[Start of Text to read]

The crucial role of Eddie "The Ragman" Weinbauer went to Marc Price, who TV audiences knew as next-door neighbor Skippy from the hit sitcom Family Ties. Michael J. Fox made the leap from Family Ties to the big-screen and Price was hoping to follow suit. According to a 2011 interview, he was cast in Can't Buy Me Love, but his Family Ties contract wouldn't allow it and the role ultimately went to Patrick Dempsey. In the same interview, he said he was up against Keanu Reeves for Trick Or Treat. (The producers went on to make Bill & Ted's Excellent Adventure.)

Ragman the barbarian

Early magazine articles teased a look at a cool daydream fantasy sequence where Eddie imagines himself as a badass Conan the Conqueror type ripped straight from a heavy metal album cover. It would have been homage to the great artist Frank Frazetta and a bit of a nod to legendary producer Dino De Laurentiis, who oversaw Trick Or Treat and the Conan movies. Unfortunately, this scene didn't make the cut.

The X-Files

Trick Or Treat is the only acting credit for Glen Morgan, who plays Eddie's put-upon best friend, Roger. Morgan, a friend of the producers, had punched up some of the dialogue. They sent him to audition for Smith to play Roger without letting on that they knew him. He's now best known for his work on The X-Files. He and James Wong were co-showrunners on Millennium and wrote Final Destination, The One, and Final Destination 3 together. He also directed Willard and Black Christmas.

Ozzy adlibbed

Ozzy Osbourne cameos as an anti-heavy metal TV evangelist. He even has a post-credits scene, which was much less common in the '80s. Simmons had already acted a few times, but Ozzy of course was a different animal. "I felt it was better not to give Ozzy scripted lines because what he came up with was much more interesting than the script," Smith revealed to Fangoria. "We probably got about 45 minutes of material out of Ozzy. No way that all that's going to get into the movie!"

[End of Text to read]

● **Problem to solve**
Return word for word the stretch of the Trick Or Treat passage from "The crucial role" through "Ted's Excellent Adventure.)". The items after this line are separate from the Trick Or Treat passage.

[Start of Data excerpts]

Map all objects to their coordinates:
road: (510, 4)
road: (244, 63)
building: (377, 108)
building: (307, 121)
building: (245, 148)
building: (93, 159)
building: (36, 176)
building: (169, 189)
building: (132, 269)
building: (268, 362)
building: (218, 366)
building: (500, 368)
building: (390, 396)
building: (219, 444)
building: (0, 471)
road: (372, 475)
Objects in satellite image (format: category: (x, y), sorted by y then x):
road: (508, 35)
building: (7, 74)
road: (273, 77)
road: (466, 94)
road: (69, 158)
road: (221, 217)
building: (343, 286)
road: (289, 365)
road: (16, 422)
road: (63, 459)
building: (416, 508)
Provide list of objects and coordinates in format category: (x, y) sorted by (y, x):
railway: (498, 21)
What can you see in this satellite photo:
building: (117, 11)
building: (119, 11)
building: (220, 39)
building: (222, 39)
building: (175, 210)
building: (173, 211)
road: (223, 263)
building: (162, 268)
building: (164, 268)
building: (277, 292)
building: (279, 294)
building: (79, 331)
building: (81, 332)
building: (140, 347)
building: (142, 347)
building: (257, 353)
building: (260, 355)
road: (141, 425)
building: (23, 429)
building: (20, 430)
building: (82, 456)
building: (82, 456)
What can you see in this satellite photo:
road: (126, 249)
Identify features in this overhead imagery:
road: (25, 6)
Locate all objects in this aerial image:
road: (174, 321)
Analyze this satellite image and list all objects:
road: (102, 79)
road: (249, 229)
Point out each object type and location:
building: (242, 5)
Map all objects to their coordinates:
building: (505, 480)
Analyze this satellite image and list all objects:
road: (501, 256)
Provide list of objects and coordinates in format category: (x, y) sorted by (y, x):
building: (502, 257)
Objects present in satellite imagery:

[End of Data excerpts]

● **The response**
The crucial role of Eddie "The Ragman" Weinbauer went to Marc Price, who TV audiences knew as next-door neighbor Skippy from the hit sitcom Family Ties. Michael J. Fox made the leap from Family Ties to the big-screen and Price was hoping to follow suit. According to a 2011 interview, he was cast in Can't Buy Me Love, but his Family Ties contract wouldn't allow it and the role ultimately went to Patrick Dempsey. In the same interview, he said he was up against Keanu Reeves for Trick Or Treat. (The producers went on to make Bill & Ted's Excellent Adventure.)